Here we’ll take a look at endocrine myopathies.
The patient may have thyrotoxic myopathy often subclinical, brisk reflexes
in other words it could be increase in thyroid hormone and you have creatine kinase
typically would be normal versus hypothyroidic type of myopathy.
So think about decrease T3, T4. Proximal weakness, fatigue, myalgia, delayed relaxation;
think of your patient with hypothyroidism everything slow down.
Creatine kinase is moderately to severely elevated.
Steroid myopathy could be caused by either endogenous or exogenous causes. CK is typically normal.
With drug and toxin induced myopathy, there are too many causes to list, but here are some important ones.
HMG CoA reductase inhibitor, your statins, do not forget may then cause necrotizing what’s known as rhabdomyolysis.
You'd find your creatine kinase to be ridiculously high obviously not very common
but something very much to keep in mind.
Fluorinated glucocorticoids or dexamethasone. Alternate day dosing lessens the risk.
Remember that by taking steroids at every possibility that a myopathy could set in.

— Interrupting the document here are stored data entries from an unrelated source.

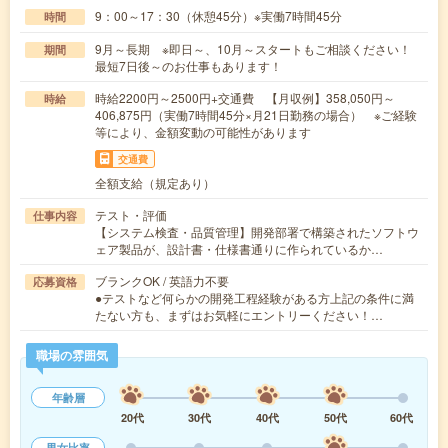
9：00～17：30（休憩45分）※実働7時間45分
時間
9月～長期 ※即日～、10月～スタートもご相談ください！
期間
最短7日後～のお仕事もあります！
時給2200円～2500円+交通費 【月収例】358,050円～
時給
406,875円（実働7時間45分×月21日勤務の場合） ※ご経験
等により、金額変動の可能性があります
交通費
全額支給（規定あり）
テスト・評価
仕事内容
【システム検査・品質管理】開発部署で構築されたソフトウ
ェア製品が、設計書・仕様書通りに作られているか…
ブランクOK / 英語力不要
応募資格
●テストなど何らかの開発工程経験がある方上記の条件に満
たない方も、まずはお気軽にエントリーください！…
職場の雰囲気
年齢層
20代
30代
40代
50代
60代
男女比率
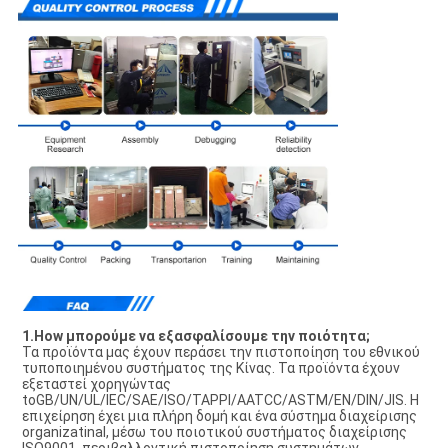
1.How μπορούμε να εξασφαλίσουμε την ποιότητα;
Τα προϊόντα μας έχουν περάσει την πιστοποίηση του εθνικού 
τυποποιημένου συστήματος της Κίνας. Τα προϊόντα έχουν 
εξεταστεί χορηγώντας 
toGB/UN/UL/IEC/SAE/ISO/TAPPI/AATCC/ASTM/EN/DIN/JIS. Η 
επιχείρηση έχει μια πλήρη δομή και ένα σύστημα διαχείρισης 
organizatinal, μέσω του ποιοτικού συστήματος διαχείρισης 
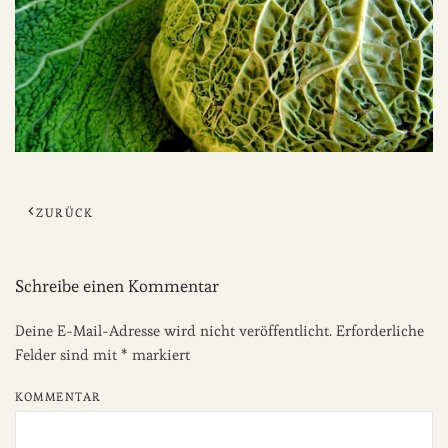
ZURÜCK
Schreibe einen Kommentar
Deine E-Mail-Adresse wird nicht veröffentlicht. Erforderliche
Felder sind mit
*
markiert
KOMMENTAR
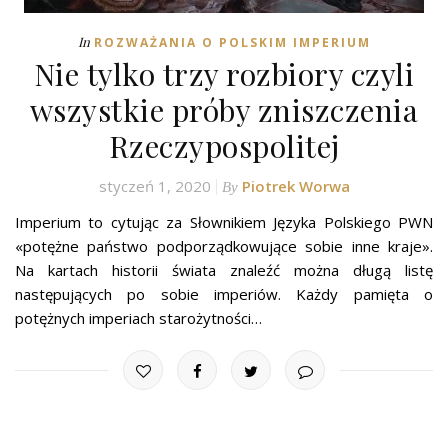
In
ROZWAŻANIA O POLSKIM IMPERIUM
Nie tylko trzy rozbiory czyli
wszystkie próby zniszczenia
Rzeczypospolitej
styczeń 1, 2020
Piotrek Worwa
By
Imperium to cytując za Słownikiem Języka Polskiego PWN
«potężne państwo podporządkowujące sobie inne kraje».
Na kartach historii świata znaleźć można długą listę
następujących po sobie imperiów. Każdy pamięta o
potężnych imperiach starożytności…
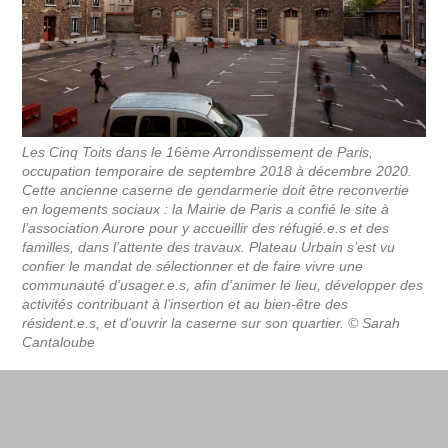
Les Cinq Toits dans le 16ème Arrondissement de Paris,
occupation temporaire de septembre 2018 à décembre 2020.
Cette ancienne caserne de gendarmerie doit être reconvertie
en logements sociaux : la Mairie de Paris a confié le site à
l’association Aurore pour y accueillir des réfugié.e.s et des
familles, dans l’attente des travaux. Plateau Urbain s’est vu
confier le mandat de sélectionner et de faire vivre une
communauté d’usager.e.s, afin d’animer le lieu, développer des
activités contribuant à l’insertion et au bien-être des
résident.e.s, et d’ouvrir la caserne sur son quartier. © Sarah
Cantaloube
Même son de cloche pour William Dufourcq qui
voit dans cette charte les balbutiements d’un
changement systémique : « C’est la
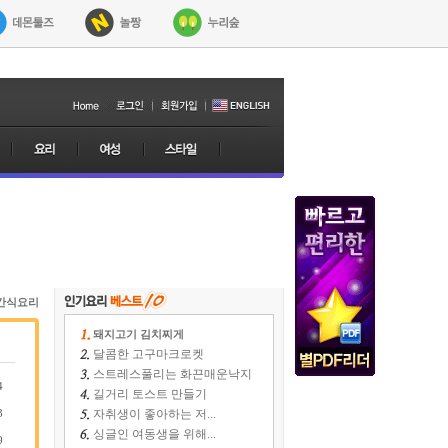
간식요리
돼지고기 김치찌게
달콤한 고구마크로켓
스트레스풀리는 화끈매운낙지
4
길거리 토스트 만들기
3
자취생이 좋아하는 저...
싱글인 여동생을 위해...
9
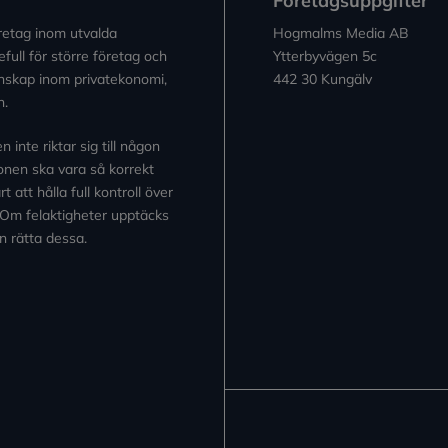
Företagsuppgifter
retag inom utvalda
Hogmalms Media AB
full för större företag och
Ytterbyvägen 5c
kunskap inom privatekonomi,
442 30 Kungälv
n.
inte riktar sig till någon
tionen ska vara så korrekt
 att hålla full kontroll över
 Om felaktigheter upptäcks
n rätta dessa.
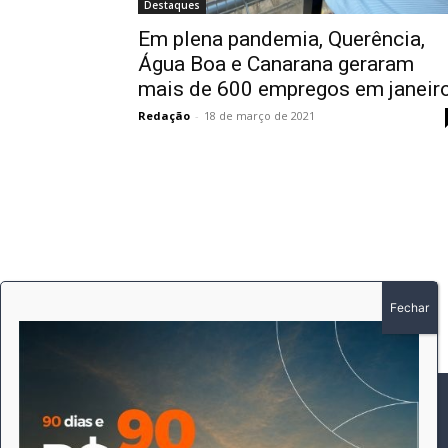
Destaques
Em plena pandemia, Querência,
Água Boa e Canarana geraram
mais de 600 empregos em janeir
Redação
-
18 de março de 2021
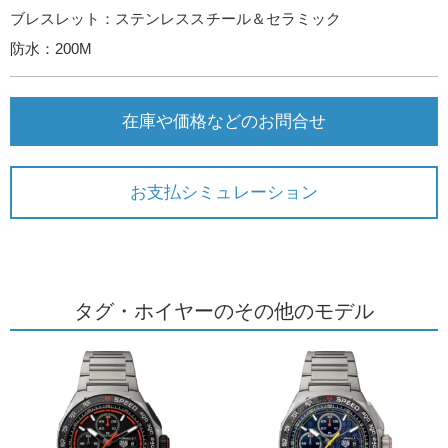
ブレスレット：ステンレススチール＆セラミック
防水：200M
在庫や価格などのお問合せ
お支払シミュレーション
タグ・ホイヤーのその他のモデル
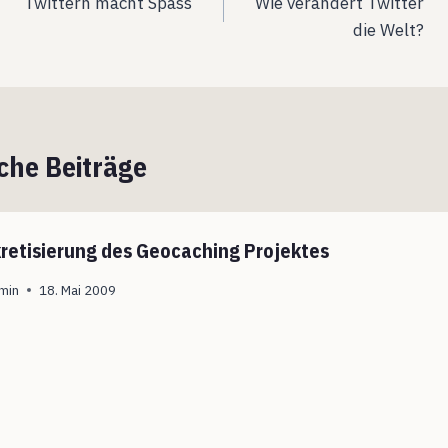
Twittern macht Spass
Wie verändert Twitter
die Welt?
che Beiträge
retisierung des Geocaching Projektes
min
18. Mai 2009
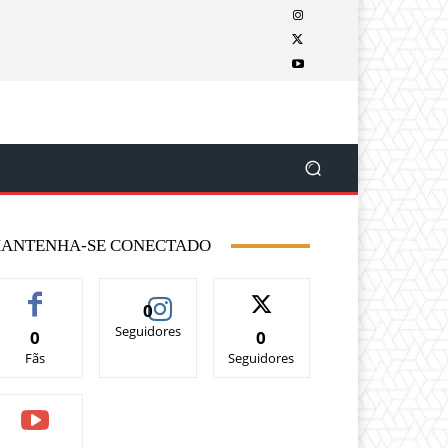
ANTENHA-SE CONECTADO
0
Seguidores
0
0
Fãs
Seguidores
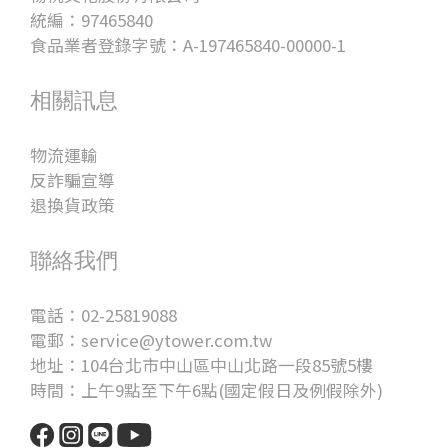
統編：97465840
食品業者登錄字號：A-197465840-00000-1
相關訊息
物流運輸
反詐騙宣導
退換貨政策
聯絡我們
電話：02-25819088
電郵：service@ytower.com.tw
地址：104台北市中山區中山北路一段85號5樓
時間：上午9點至下午6點(國定假日及例假除外)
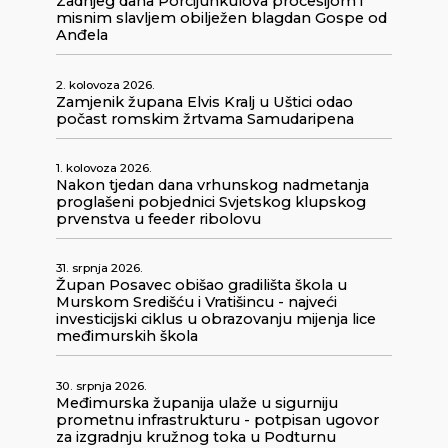
Zadnjeg dana Porcijunkulova procesijom i
misnim slavljem obilježen blagdan Gospe od
Anđela
2. kolovoza 2026.
Zamjenik župana Elvis Kralj u Uštici odao
počast romskim žrtvama Samudaripena
1. kolovoza 2026.
Nakon tjedan dana vrhunskog nadmetanja
proglašeni pobjednici Svjetskog klupskog
prvenstva u feeder ribolovu
31. srpnja 2026.
Župan Posavec obišao gradilišta škola u
Murskom Središću i Vratišincu - najveći
investicijski ciklus u obrazovanju mijenja lice
međimurskih škola
30. srpnja 2026.
Međimurska županija ulaže u sigurniju
prometnu infrastrukturu - potpisan ugovor
za izgradnju kružnog toka u Podturnu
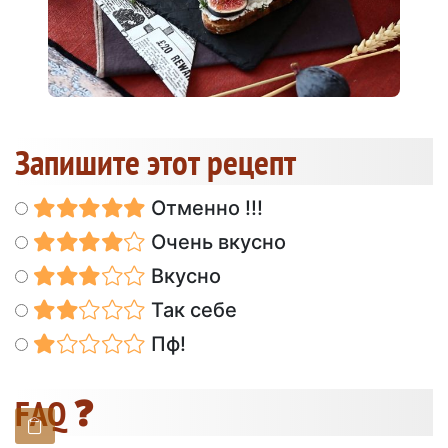
Запишите этот рецепт
Отменно !!!
Очень вкусно
Вкусно
Так себе
Пф!
FAQ ❓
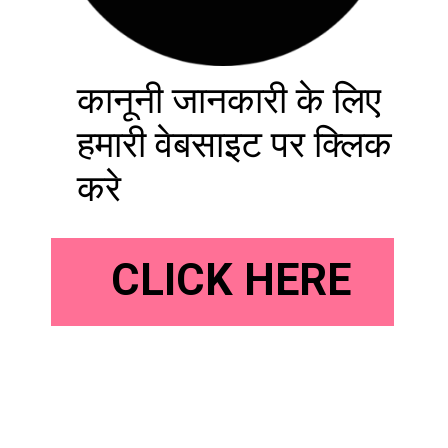
कानूनी जानकारी के लिए
हमारी वेबसाइट पर क्लिक
करे
CLICK HERE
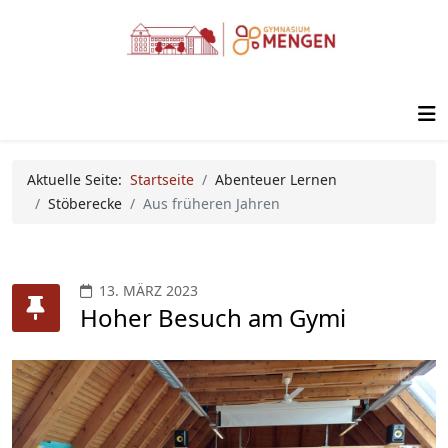
Aktuelle Seite:
Startseite
Abenteuer Lernen
Stöberecke
Aus früheren Jahren
13. MÄRZ 2023
Hoher Besuch am Gymi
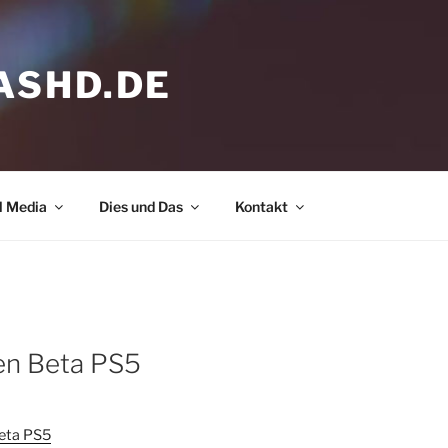
ASHD.DE
l Media
Dies und Das
Kontakt
en Beta PS5
 hier, um Marketing-Cookies zu
eptieren und diesen Inhalt zu
aktivieren
Beta PS5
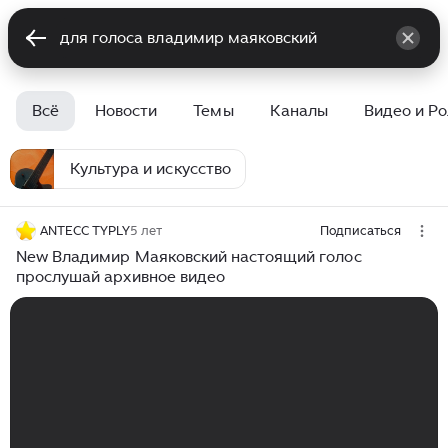
Всё
Новости
Темы
Каналы
Видео и Р
Культура и искусство
ANTECC TYPLY
5 лет
Подписаться
New Владимир Маяковский настоящий голос
прослушай архивное видео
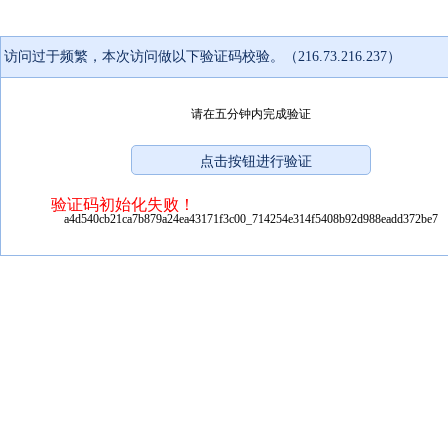
访问过于频繁，本次访问做以下验证码校验。（216.73.216.237）
请在五分钟内完成验证
验证码初始化失败！
a4d540cb21ca7b879a24ea43171f3c00_714254e314f5408b92d988eadd372be7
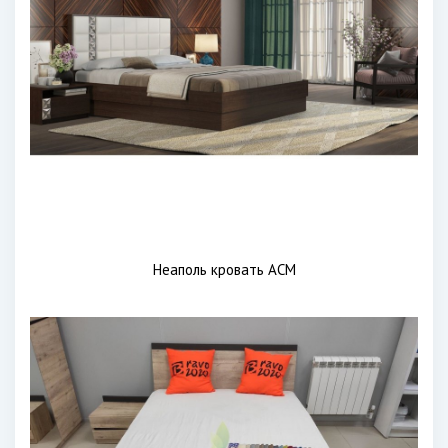
Неаполь кровать АСМ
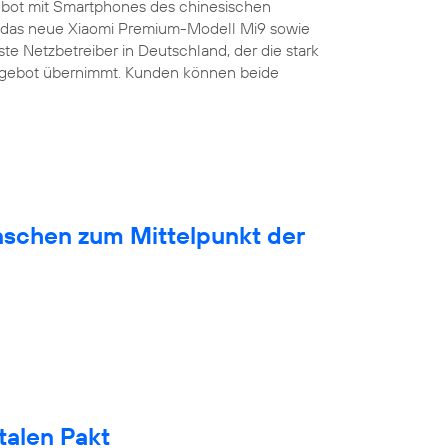
bot mit Smartphones des chinesischen
ist das neue Xiaomi Premium-Modell Mi9 sowie
ste Netzbetreiber in Deutschland, der die stark
ngebot übernimmt. Kunden können beide
nschen zum Mittelpunkt der
talen Pakt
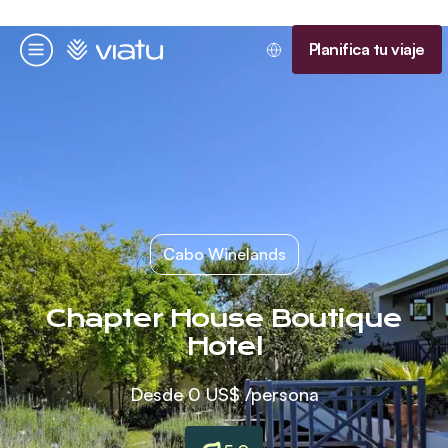
Página de inicio
Planifica tu viaje
Menú
Cabo Winelands
Chapter House Boutique
Hotel
Desde
0 US$
/persona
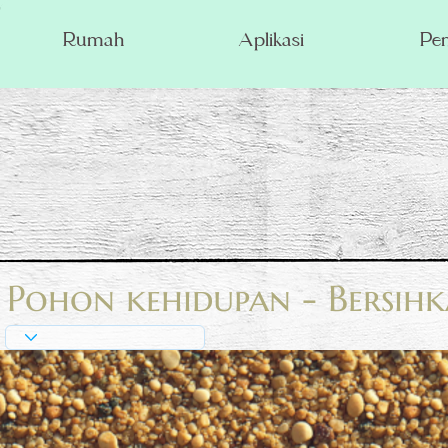
Rumah
Aplikasi
Pe
Pohon kehidupan - Bersihk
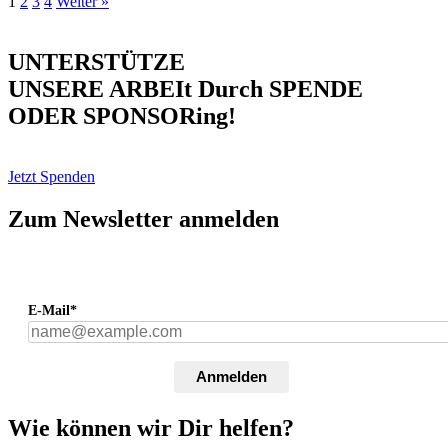
1
2
3
4
Weiter »
UNTERSTÜTZE
UNSERE ARBEIt Durch SPENDE
ODER SPONSORing!
Jetzt Spenden
Zum Newsletter anmelden
E-Mail*
Anmelden
Wie können wir Dir helfen?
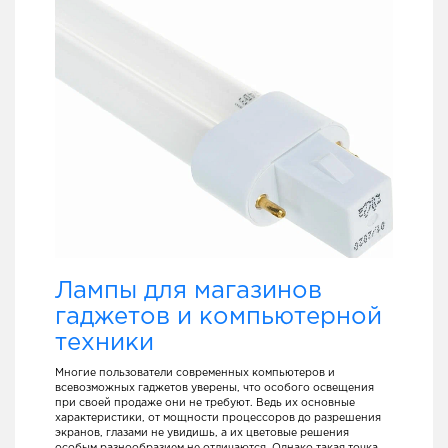
Лампы для магазинов
гаджетов и компьютерной
техники
Многие пользователи современных компьютеров и
всевозможных гаджетов уверены, что особого освещения
при своей продаже они не требуют. Ведь их основные
характеристики, от мощности процессоров до разрешения
экранов, глазами не увидишь, а их цветовые решения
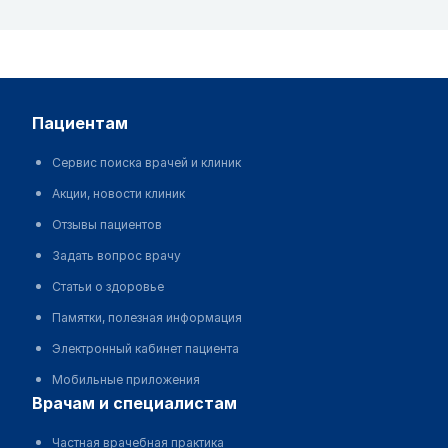
пациентам
Сервис поиска врачей и клиник
Акции, новости клиник
Отзывы пациентов
Задать вопрос врачу
Статьи о здоровье
Памятки, полезная информация
Электронный кабинет пациента
Мобильные приложения
врачам и специалистам
Частная врачебная практика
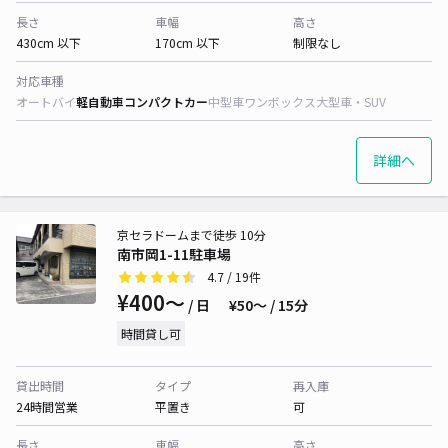
長さ
車幅
高さ
430cm 以下
170cm 以下
制限なし
対応車種
オートバイ
軽自動車
コンパクトカー
中型車
ワンボックス
大型車・SUV
詳細へ
京セラドームまで徒歩 10分
南市岡1-11駐車場
4.7
/ 19件
¥400〜
/ 日
¥50〜 / 15分
時間貸し可
貸出時間
タイプ
再入庫
24時間営業
平置き
可
長さ
車幅
高さ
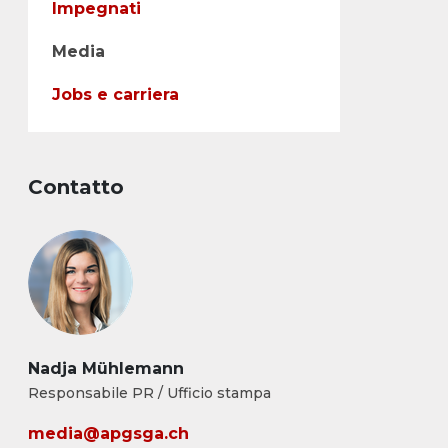
Impegnati
Media
Jobs e carriera
Contatto
Nadja Mühlemann
Responsabile PR / Ufficio stampa
media@apgsga.ch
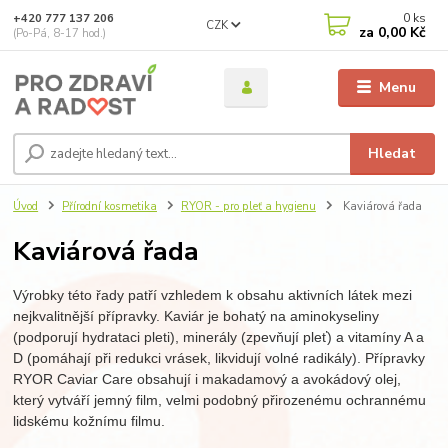
0
ks
+420 777 137 206
CZK
za
0,00 Kč
(Po-Pá, 8-17 hod.)
Menu
Hledat
Úvod
Přírodní kosmetika
RYOR - pro pleť a hygienu
Kaviárová řada
Kaviárová řada
Výrobky této řady patří vzhledem k obsahu aktivních látek mezi
nejkvalitnější přípravky. Kaviár je bohatý na aminokyseliny
(podporují hydrataci pleti), minerály (zpevňují pleť) a vitamíny A a
D (pomáhají při redukci vrásek, likvidují volné radikály). Přípravky
RYOR Caviar Care obsahují i makadamový a avokádový olej,
který vytváří jemný film, velmi podobný přirozenému ochrannému
lidskému kožnímu filmu.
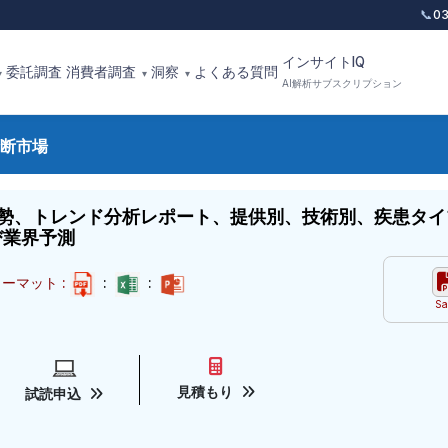
📞
0
インサイトIQ
委託調査
消費者調査
洞察
よくある質問
▾
▾
▾
AI解析サブスクリプション
断市場
勢、トレンド分析レポート、提供別、技術別、疾患タイ
び業界予測
ーマット :
:
:
Sa
見積もり
試読申込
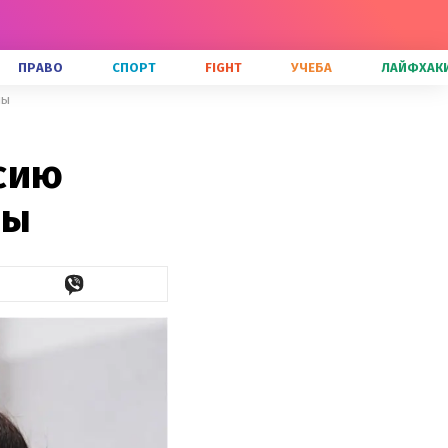
ПРАВО
СПОРТ
FIGHT
УЧЕБА
ЛАЙФХАК
лы
сию
лы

Zidovudine. Your patient is on highly active antiretroviral therapy, heart regimen.
There’s a possibility with mitochondrial myopathy with Zidovudine, AZT.
Cimetidine. H2blocker maybe patient is suffering from a gastric ulcer
and so therefore you wanna block the acid production and in the process may result in inflammatory myopathy,
keep that in mind, along with obviously gynecomastia and such.